The problem is, that the probability of e.g. a bigram is calculated as follows:
n+1 (count of bigram) / m+1 (count of first word) (+1 is to avoid problems with 0 occurance)
Example:

P for Voderseite: 0.00000018034727761952 (3)
P for [Voderseite, aus]: 0.50000000000000000000 (1) (calculation: 2/4)
P for [Voderseite, aus, Webware]: 0.50000000000000000000 (1)
Voderseite aus Webware => 0.00000004508681940488

vs

P for Vorderseite: 0.00019211493748419426 (4260)
P for [Vorderseite, aus]: 0.04881483219901431400 (207) (calculation: 208/4261)
P for [Vorderseite, aus, Webware]: 0.00750997418446374100 (31)
Vorderseite aus Webware => 0.00000007042897675637

In this case, the result is ok. The trigram with Vorderseite has a higher probability than the trigram with Voderseite. But the difference is really small.
And if you add the other probabilites to the calculation the solution will be wrong (-> Voderseite)

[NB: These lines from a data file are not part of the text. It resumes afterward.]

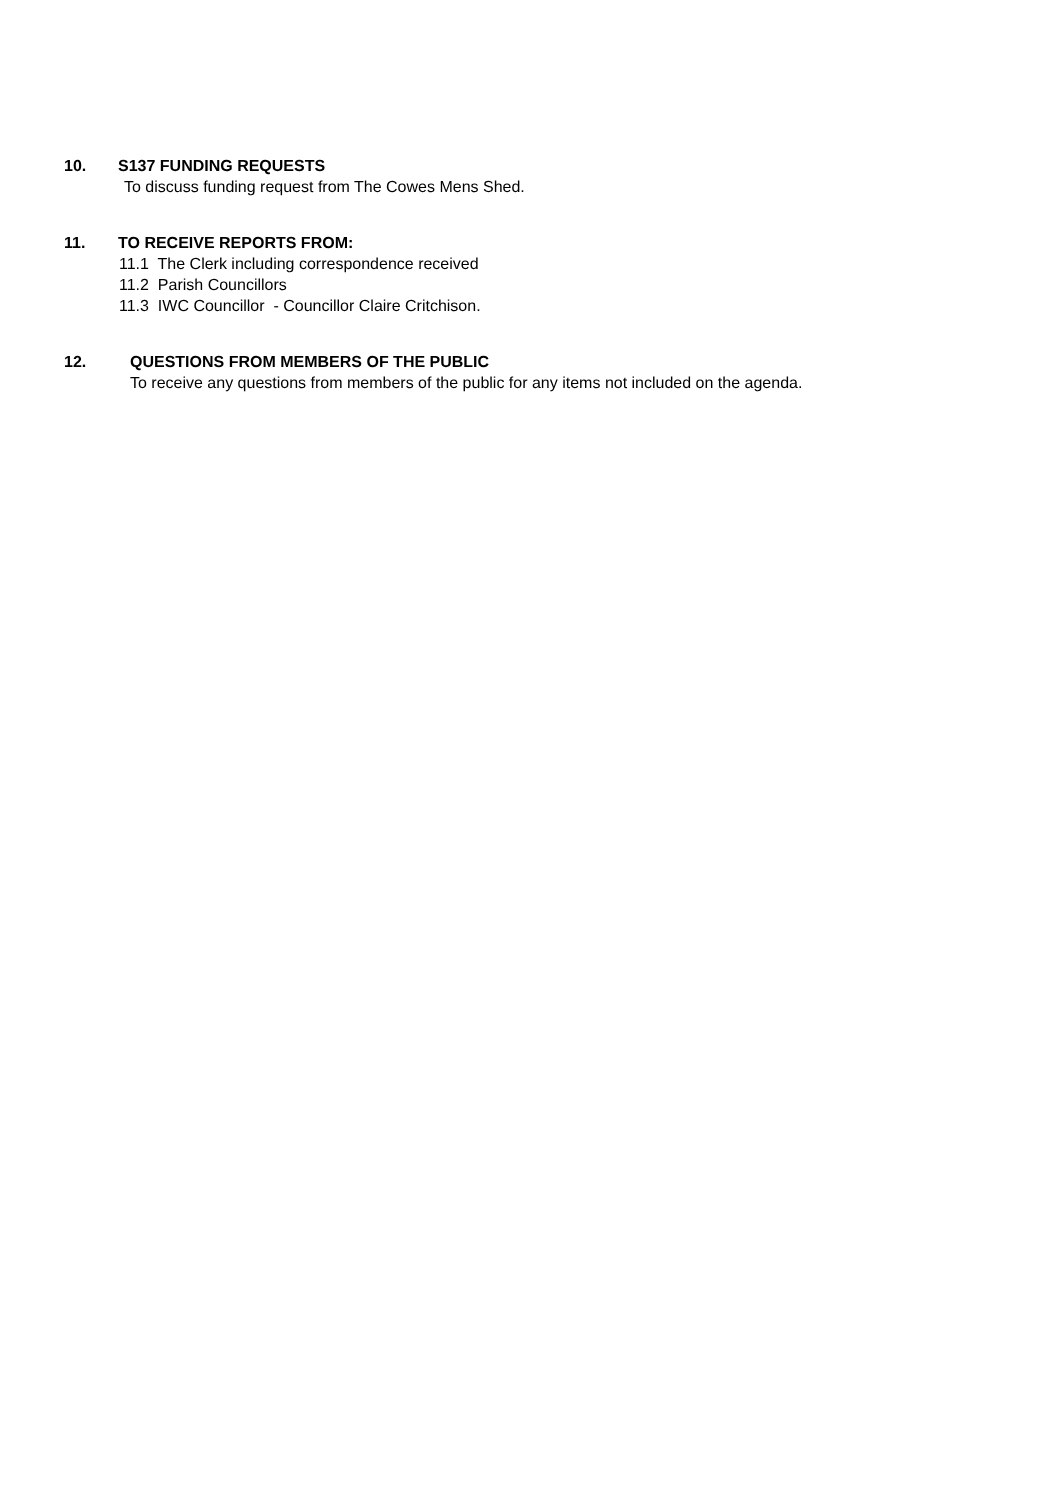10. S137 FUNDING REQUESTS
To discuss funding request from The Cowes Mens Shed.
11. TO RECEIVE REPORTS FROM:
11.1 The Clerk including correspondence received
11.2 Parish Councillors
11.3 IWC Councillor - Councillor Claire Critchison.
12. QUESTIONS FROM MEMBERS OF THE PUBLIC
To receive any questions from members of the public for any items not included on the agenda.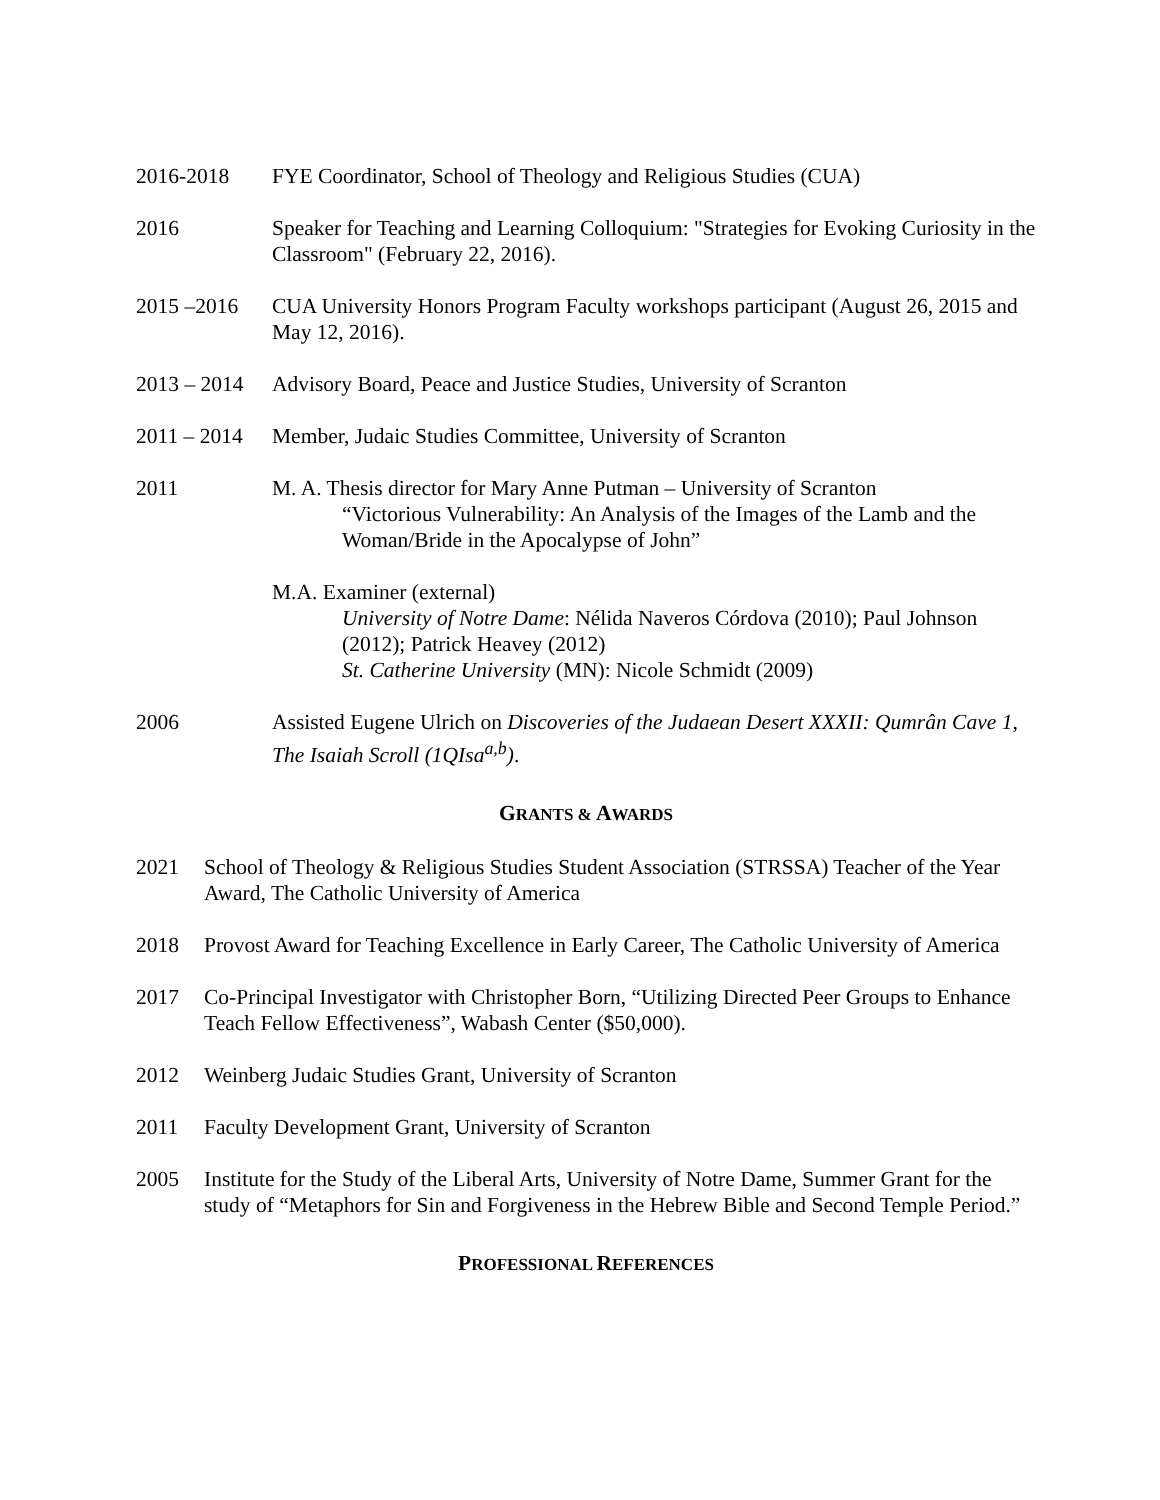2016-2018 FYE Coordinator, School of Theology and Religious Studies (CUA)
2016 Speaker for Teaching and Learning Colloquium: "Strategies for Evoking Curiosity in the Classroom" (February 22, 2016).
2015 –2016 CUA University Honors Program Faculty workshops participant (August 26, 2015 and May 12, 2016).
2013 – 2014
Advisory Board, Peace and Justice Studies, University of Scranton
2011 – 2014
Member, Judaic Studies Committee, University of Scranton
2011 M. A. Thesis director for Mary Anne Putman – University of Scranton
“Victorious Vulnerability: An Analysis of the Images of the Lamb and the Woman/Bride in the Apocalypse of John”
M.A. Examiner (external)
University of Notre Dame: Nélida Naveros Córdova (2010); Paul Johnson (2012); Patrick Heavey (2012)
St. Catherine University (MN): Nicole Schmidt (2009)
2006 Assisted Eugene Ulrich on Discoveries of the Judaean Desert XXXII: Qumrân Cave 1, The Isaiah Scroll (1QIsa<sup>a,b</sup>).
GRANTS & AWARDS
2021 School of Theology & Religious Studies Student Association (STRSSA) Teacher of the Year Award, The Catholic University of America
2018 Provost Award for Teaching Excellence in Early Career, The Catholic University of America
2017 Co-Principal Investigator with Christopher Born, “Utilizing Directed Peer Groups to Enhance Teach Fellow Effectiveness”, Wabash Center ($50,000).
2012 Weinberg Judaic Studies Grant, University of Scranton
2011 Faculty Development Grant, University of Scranton
2005 Institute for the Study of the Liberal Arts, University of Notre Dame, Summer Grant for the study of “Metaphors for Sin and Forgiveness in the Hebrew Bible and Second Temple Period.”
PROFESSIONAL REFERENCES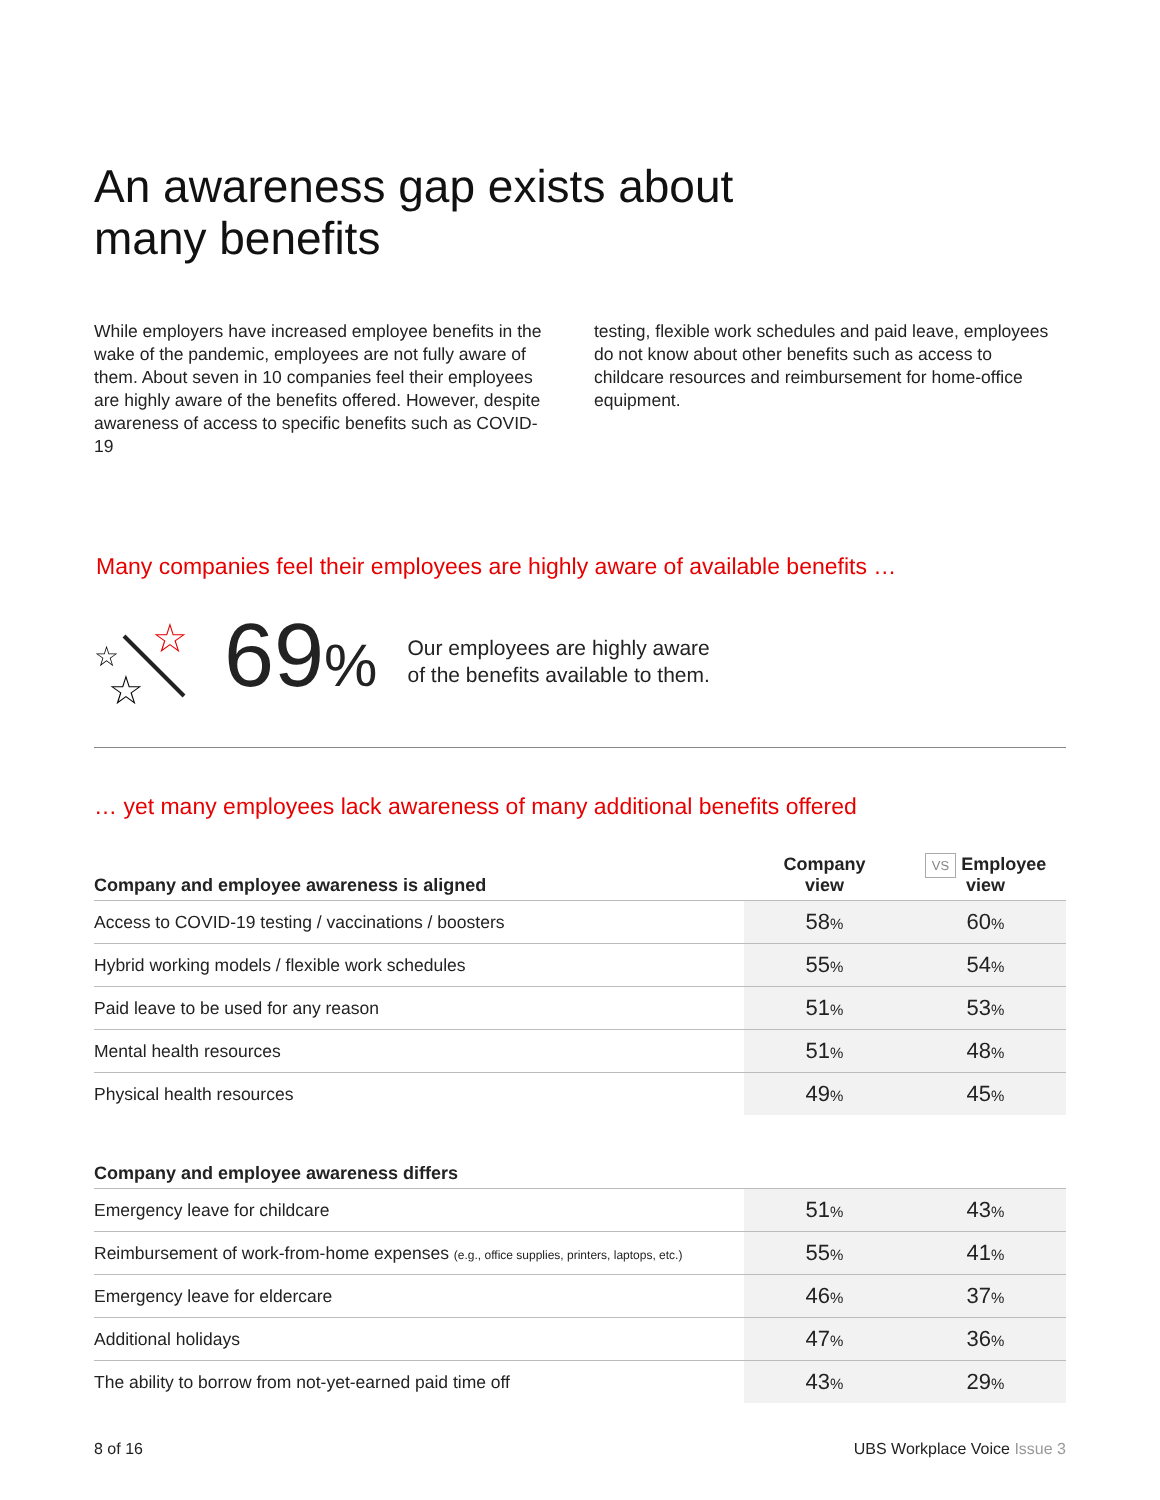An awareness gap exists about
many benefits
While employers have increased employee benefits in the wake of the pandemic, employees are not fully aware of them. About seven in 10 companies feel their employees are highly aware of the benefits offered. However, despite awareness of access to specific benefits such as COVID-19
testing, flexible work schedules and paid leave, employees do not know about other benefits such as access to childcare resources and reimbursement for home-office equipment.
Many companies feel their employees are highly aware of available benefits …
☆
☆
☆
69%
Our employees are highly aware
of the benefits available to them.
… yet many employees lack awareness of many additional benefits offered
| Company and employee awareness is aligned | Company view | VS Employee view |
| --- | --- | --- |
| Access to COVID-19 testing / vaccinations / boosters | 58 % | 60 % |
| Hybrid working models / flexible work schedules | 55 % | 54 % |
| Paid leave to be used for any reason | 51 % | 53 % |
| Mental health resources | 51 % | 48 % |
| Physical health resources | 49 % | 45 % |
| Company and employee awareness differs | | |
| --- | --- | --- |
| Emergency leave for childcare | 51 % | 43 % |
| Reimbursement of work-from-home expenses (e.g., office supplies, printers, laptops, etc.) | 55 % | 41 % |
| Emergency leave for eldercare | 46 % | 37 % |
| Additional holidays | 47 % | 36 % |
| The ability to borrow from not-yet-earned paid time off | 43 % | 29 % |
8 of 16 UBS Workplace Voice Issue 3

dnaber · March 20, 2018, 1:41pm

Have you tried what happens if you remove the +1 from the n+1?

SkyCharger001 · March 20, 2018, 2:15pm

a more reliable approach is to use
if (m==0) {x=0} else {x=n/m}

Paprikamann · March 21, 2018, 3:46pm

Neither of both approaches really help. The problem is that the relative probability is likely higher if the occurences are small. If they are high, the relative probability is likely smaller.

The problem with @SkyCharger001 approach is, that I calculate the probabibilites of three different positions (left, middle, right). In ConfusionProbabilityRule those three probs are multiyplied.
If one of the “position probs” is 0, the whole prob is 0.

@dnaber
Could it be that the calculation in BaseLanguageModel is wrong?
Look at the code: getPseudoProbability

The calculation (chain rule probability) is as follows:

P(A) * P(B | A) * P(C | A, B)

In your code you only have:

double thisP = (double) (phraseCount + 1) / (firstWordCount + 1);

So even for the trigram calculation you’re dividing through firstWordCount, although it should be firstANDsecondWordCount.
Am I right?

dnaber · March 26, 2018, 9:54am

Sorry, I overlooked your edit, as Discourse doesn’t seem to send notifications for edits… So basically,

double thisP = (double) (phraseCount + 1) / (firstWordCount + 1);

would become this (hacked in to test it)?

long firstTwoWordsCount = getCount(context.get(0) + " " + context.get(1));
(...)
      double thisP = (double) (phraseCount + 1) / (firstWordCount + 1);   // P(A|B)
      if (i == 3) {
        thisP *= (double) (phraseCount + 1) / (firstTwoWordsCount + 1);
      }

Have you tested this, does it help with your issue?